DE LA RECHERCHE FONDAMENTALE A LA PRODUCTION INDUSTRIELLE

    La découverte est alors confiée aux laboratoires pharmaceutiques : Eli Lilly, aux Etats Unis, est le 1er laboratoire au monde à produire de l'insuline à partir de pancréas de bœuf et de porc industriellement à partir de 1923 sous la surveillance du Comité de l’insuline présidé par le professeur Minkowski.

En 1935, deux médecins, Hagedorn et Fisher, mettent au point l’insuline protamine zinc, la première insuline d’action lente.  En 1950, la "Neutral Protamine Hagedornmise" en point en 1946, et toujours étant utilisée sous le nom de NPH ou de Prémix, commence à être commercialisée.

Il a fallu attendre jusqu'en 1955 pour que le biochimiste anglais Frédérick Sanger décrive la structure chimique de l'insuline, pour qu’ainsi, les chercheurs comprennent qu'il existe une différence entre l'insuline humaine et les insulines animales jusqu'à lors utilisées comme traitement. L’insuline fut en effet la première protéine dont on a pu déterminer entièrement la structure chimique.

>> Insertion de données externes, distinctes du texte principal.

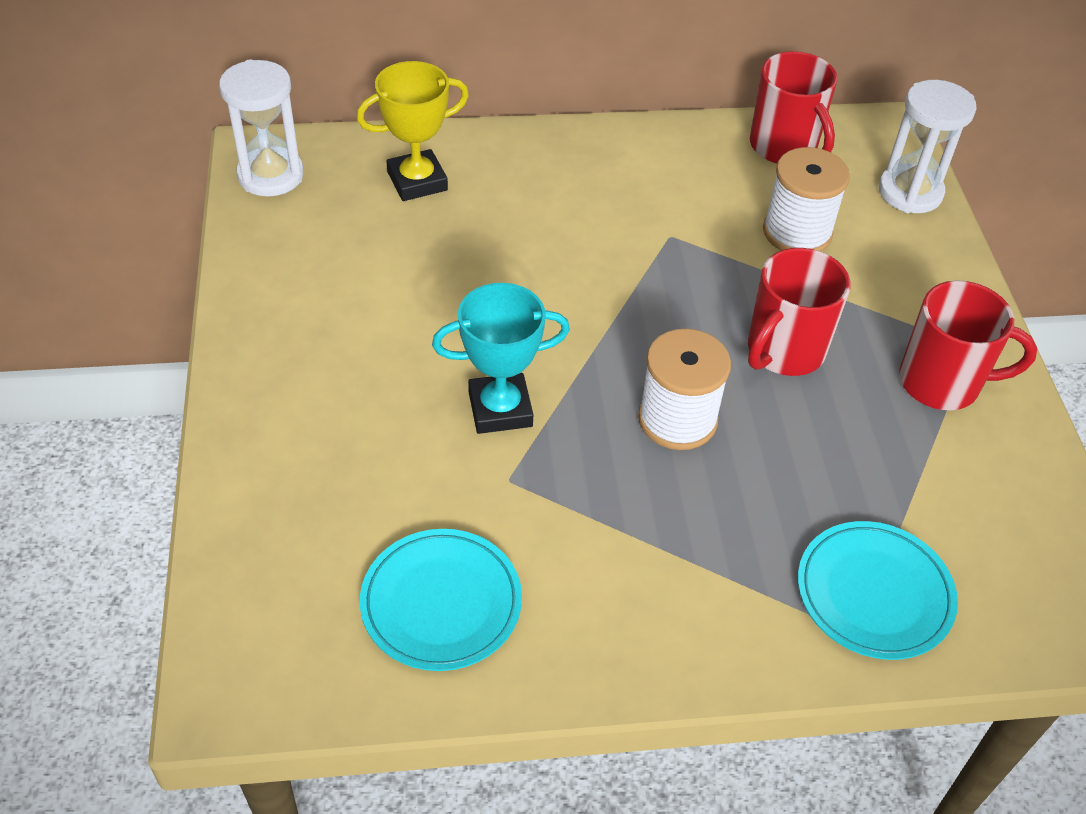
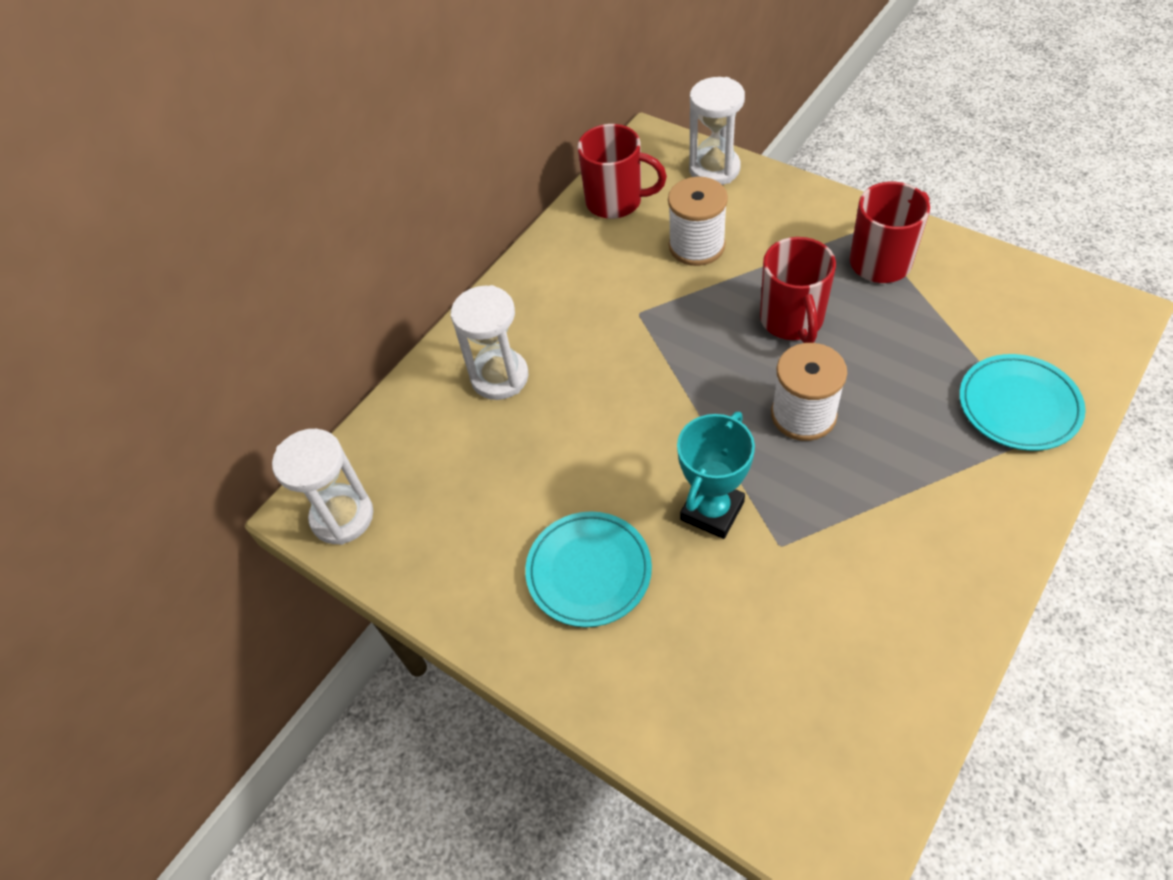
camera: 40 degrees left, 5 degrees up
(417, 181) = (444, 424): yellow trophy -> none
(441, 603) = (859, 656): turquoise plate -> turquoise plate (589, 571)
(501, 186) = (499, 377): none -> white hourglass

La qualité de l’insuline d’extraction s’améliore au cours des années

    En 1978, les laboratoires Eli Lilly réussissent le clonage du gène humain de l’insuline, étape importante pour produire de l’insuline par génie génétique. Deux ans plus tard, l’insuline de porc est humanisée en modifiant le seul acide aminé qui la distingue de l’insuline humaine et cette même année, les pompes à insuline sont lancées.

En 1982, la première insuline humaine obtenue par génie génétique, apparaît sur le marché et donc contrairement aux insulines extraites de pancréas animaux, celle-ci est véritablement de l’insuline humaine.

En 1997 apparaissent en France des nouvelles insulines dont la structure a été modifiée pour changer leur rapidité d’action : les analogues rapides. En revanche, c’est en 2003 qu’apparaissent les analogues lents et c’est finalement en 2004 que parait une autre voie d’administration de l’insuline : l’inhalation, qui est encore en cours de développement.